A completely fenced yard can keep your dogs off the road, further reducing the chances of them being hit by a vehicle, picked up by animal control, or even stolen. Based on your budget, you can choose any of these fencing materials:
- Chain Link: This is one of the most affordable options but it does not provide much privacy.
- Wooden Fencing: This provides better privacy for your backyard activities, but will be more expensive.
- Wrought Iron: This option offers good aesthetics but it comes at a much higher price.
When you are planning to install your fence, consider the size of your dog. A fence of about 4 feet is adequate for a small dog while larger dogs will need one that is at least 6 feet in height.
5. Set up a Relief Area
Dog urine contains a lot of nitrogen and other acidic substances. With time, your pet’s urine can burn and kill the grass on your lawn. Some people suggest that you clear the area where your dog urinates with water to spread the nitrogen and other nutrients around.

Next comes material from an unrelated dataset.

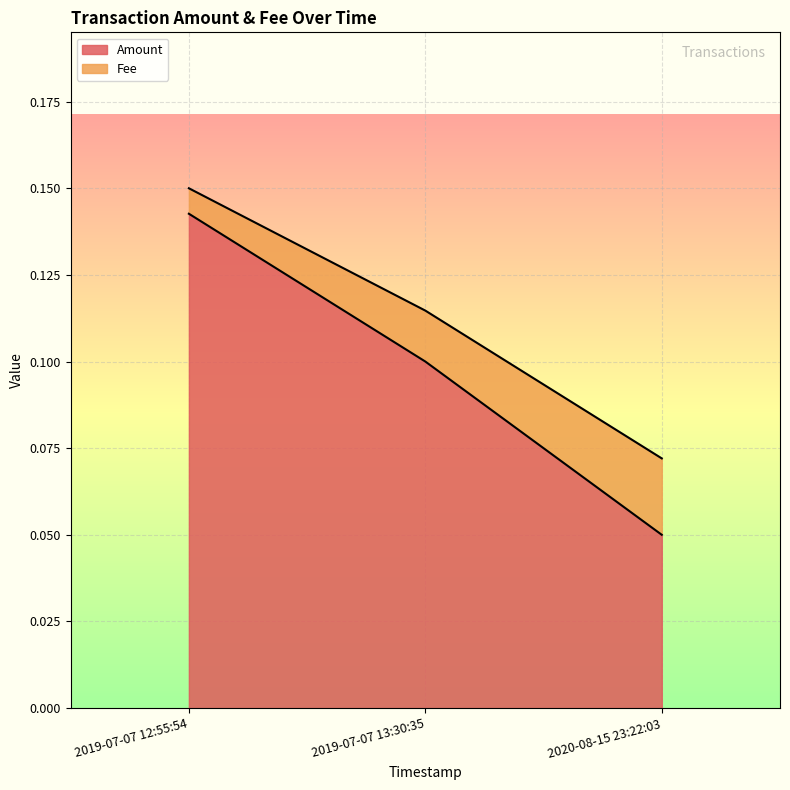

List the series in order of their peak value, highest first.

Fee, Amount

However this might be harder said than done, and generally speaking, is an inconvenience for the owner.
One way to alleviate this problem is to set up a specific section of your yard that will be allocated for just such activities. You will naturally have to train your dog to use this, which will take time, but the rewards will be well worth it.
To make it easier to clean, you can convert this area with the use of hardscape materials. You can use brick, flagstone, or pea gravel on the surface, but be mindful that the area you choose is not exposed enough (or close enough) to emit a pungent odour that will be noticeable to you and your household.
Keeping your pooch happy and content shouldn’t be too difficult, providing you are aware of some of the key elements listed above needed to provide a safe and comfortable space for them to spend their days around.
Once you understand your dogs’ natural habits, you can take the necessary steps to accommodate them within your garden whilst keeping your yard attractive and welcoming to all.